Ce sont de futurs pâtissiers, boulangers ou bouchers, menuisiers ou logisticiens. Ils sont maliens, guinéens ou ivoiriens. Et sont menacés d’expulsion. Ces jeunes adultes, étudiants en filière professionnelle et soutenus par leurs professeurs, employeurs ou associations, estiment pourtant être pleinement engagés dans des démarches d’insertion. A l’heure où de nombreux secteurs économiques font état de difficultés de recrutement, comme l’hôtellerie-restauration ou le bâtiment, ces situations sont préoccupantes.
Moussa (il n’a pas souhaité donner son nom de famille) est titulaire d’un CAP de peintre et d’un CAP de couvreur, obtenus au lycée Jean-Monnet de Montrouge (Hauts-de-Seine). Ce Malien de 21 ans, en France depuis cinq ans et hébergé par une tante française, a demandé une carte de séjour, mais s’est vu délivrer en janvier une obligation de quitter le territoire français (OQTF) par la préfecture du département. » Je ne comprends pas, il confie au Monde. J’ai fourni tous mes rapports, chaque fois avec des encouragements ou des félicitations. Un patron voulait m’embaucher mais [à cause de l’OQTF], il ne pouvait pas. » Moussa a fait appel et, entre-temps, il s’est inscrit à un CAP de plâtrier pour la rentrée de septembre.
Toujours dans les Hauts-de-Seine, un autre Malien, également prénommé Moussa et titulaire d’un bac professionnel en électricité, est lui aussi dans l’obligation de quitter le territoire depuis mars. Pris en charge par l’aide sociale à l’enfance entre 2017 et 2021, Moussa, aujourd’hui âgé de 21 ans, est accompagné d’un patron avec qui il a déjà effectué plusieurs contrats à durée déterminée. « Je ne comprends pas pourquoi j’ai une OQTF, j’en souffre beaucoup », il a dit.
« Situations ubuesques »
Dans ce département francilien, ces situations se multiplient, selon Armelle Gardien, du Réseau Éducation sans frontières (RESF). « Cette question absorbe la quasi-totalité de nos efforts, elle témoigne. Depuis 2021, nous accompagnons quatre-vingt jeunes bénéficiaires d’OQTF. Mais le problème est général. »
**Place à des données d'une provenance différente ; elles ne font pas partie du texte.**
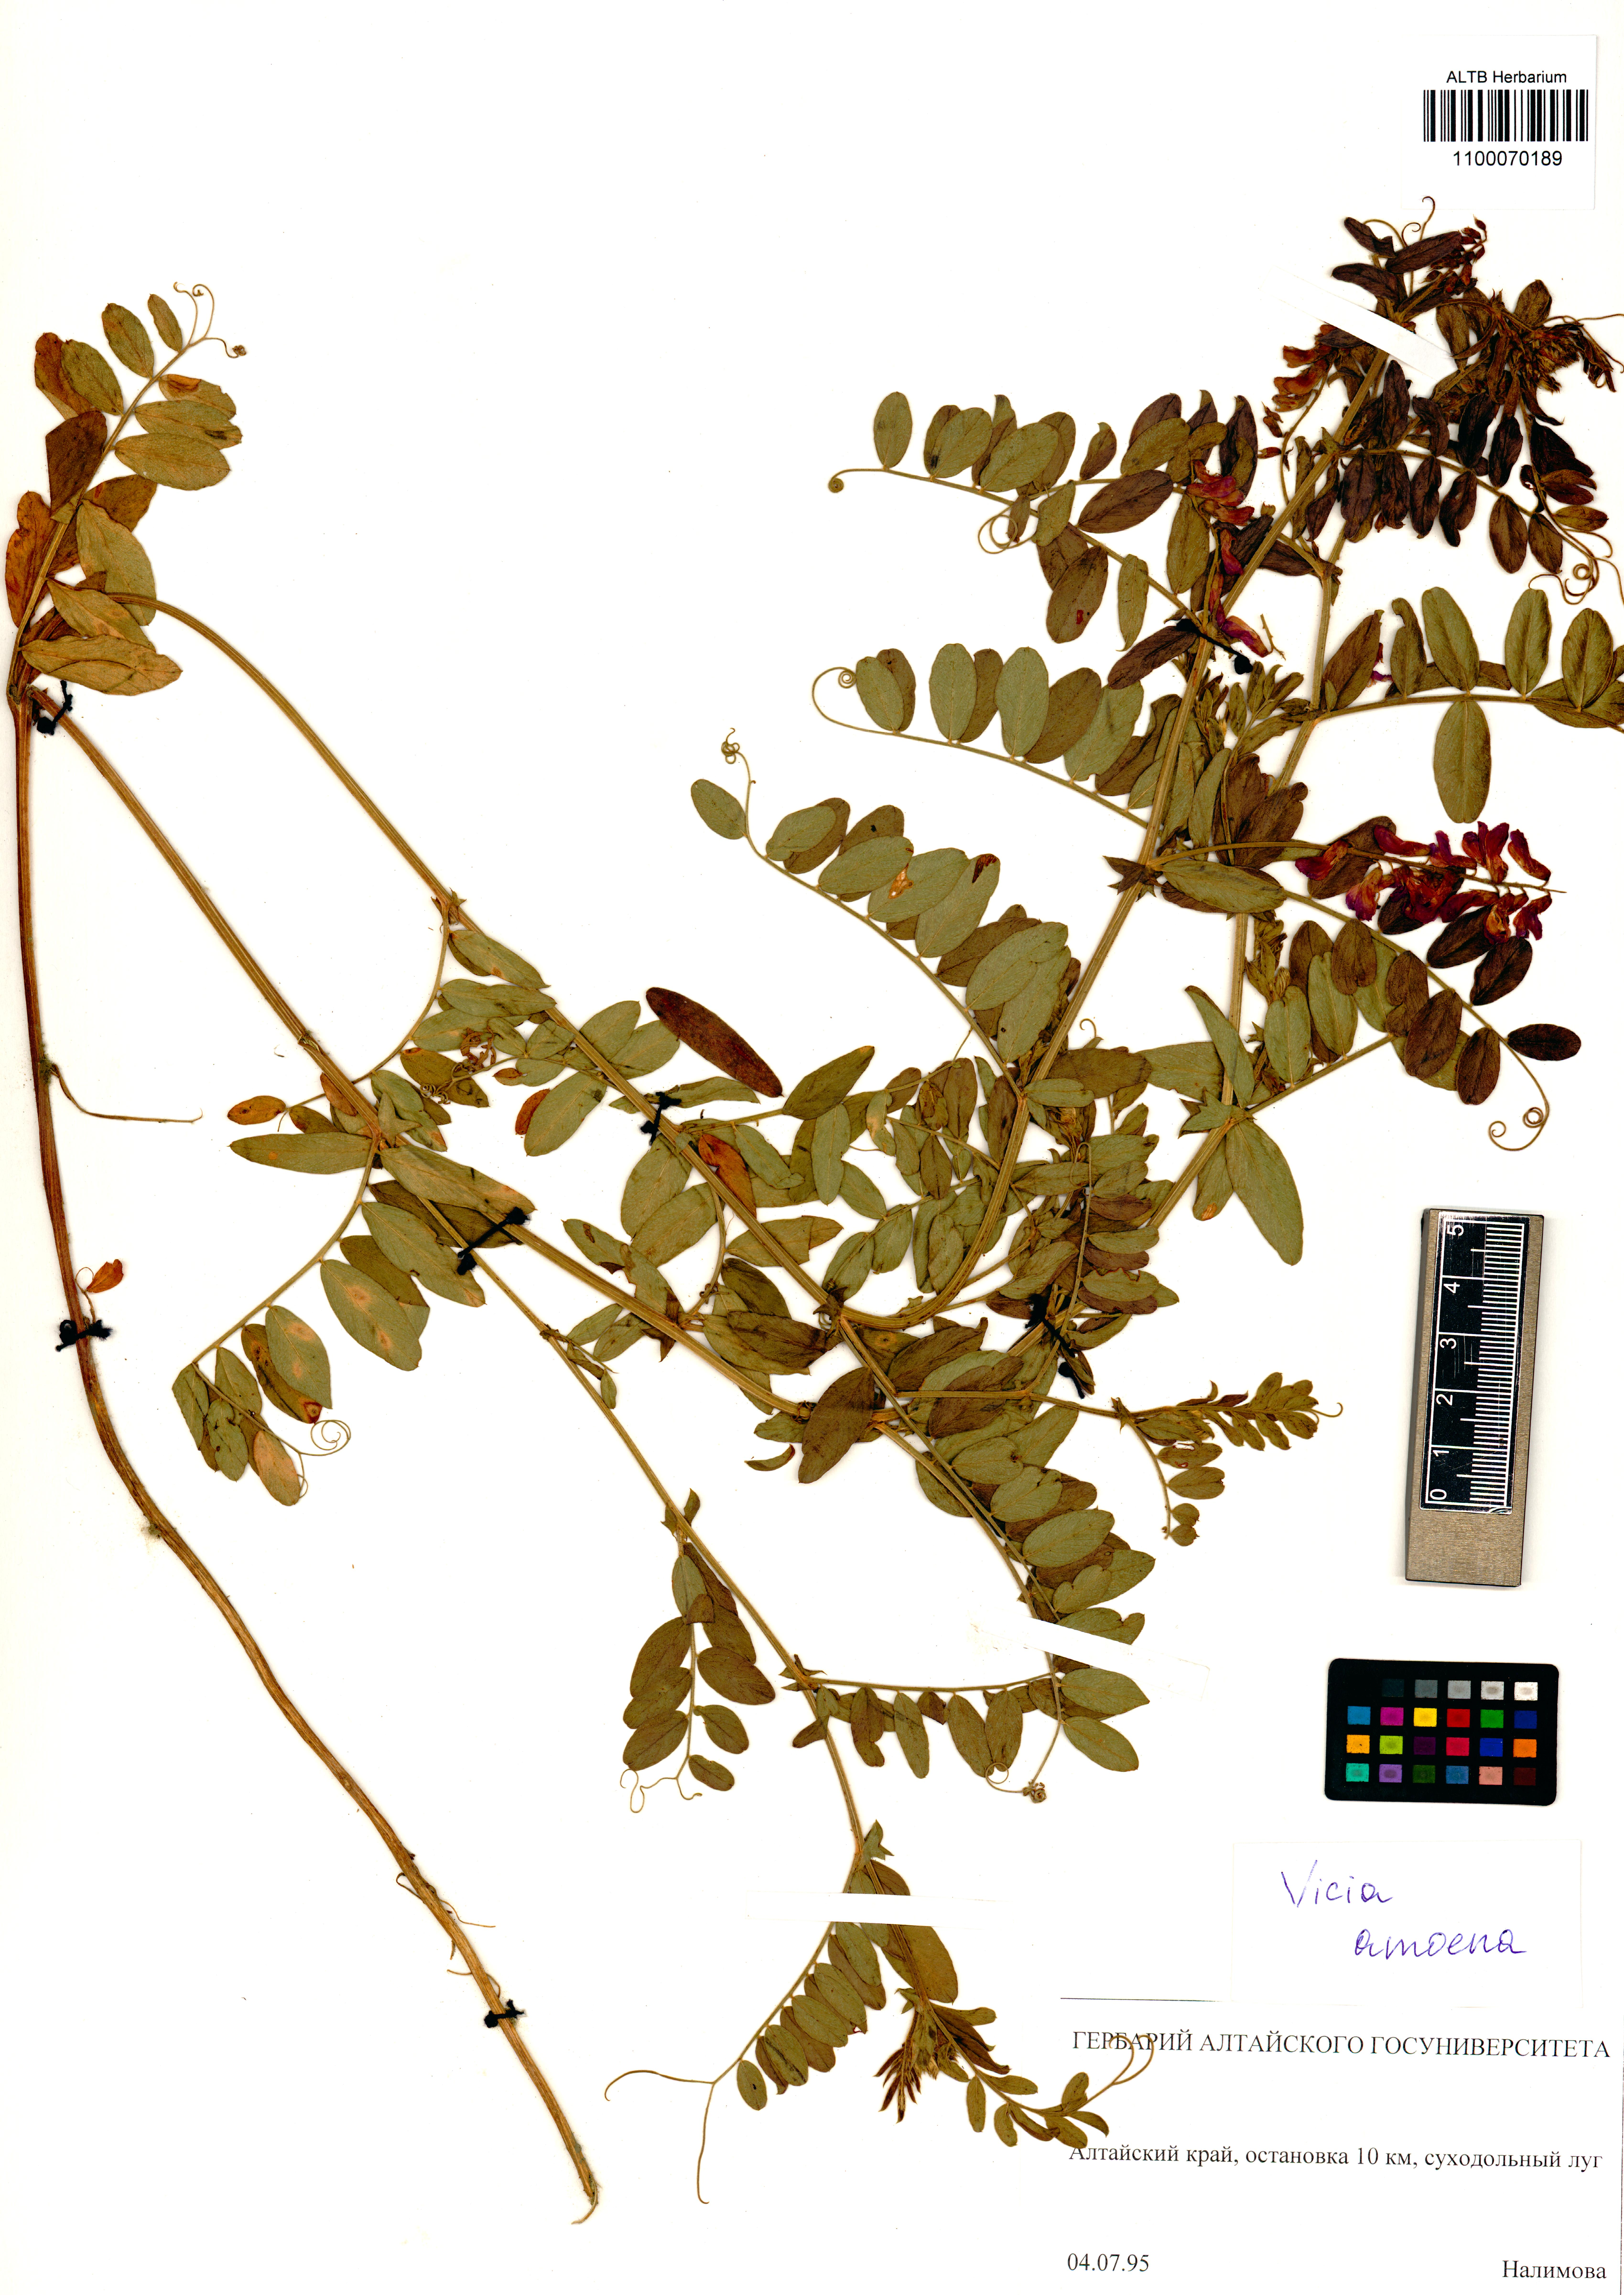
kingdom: Plantae
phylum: Tracheophyta
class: Magnoliopsida
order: Fabales
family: Fabaceae
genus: Vicia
Ainsi, dans la Marne, Marie-Pierre Barrière, enseignante de français et membre du RESF, compte près d’une trentaine de jeunes menacés d’expulsion et soutenus par l’association. Elle évoque le cas de Maurice Tolno, un Guinéen de 20 ans titulaire d’un CAP de cuisinier et déporté le 3 juillet à Conakry. « Il travaillait dans un restaurant à Amiens, le patron le trouvait excellent et voulait l’embaucher en CDI », souligne la militante, qui précise qu’une OQTF avait été prise à son encontre par la préfecture de l’Aisne, « sous prétexte d’incohérences dans son récit de vie lors de son bilan de minorité auprès de la protection de l’enfance ».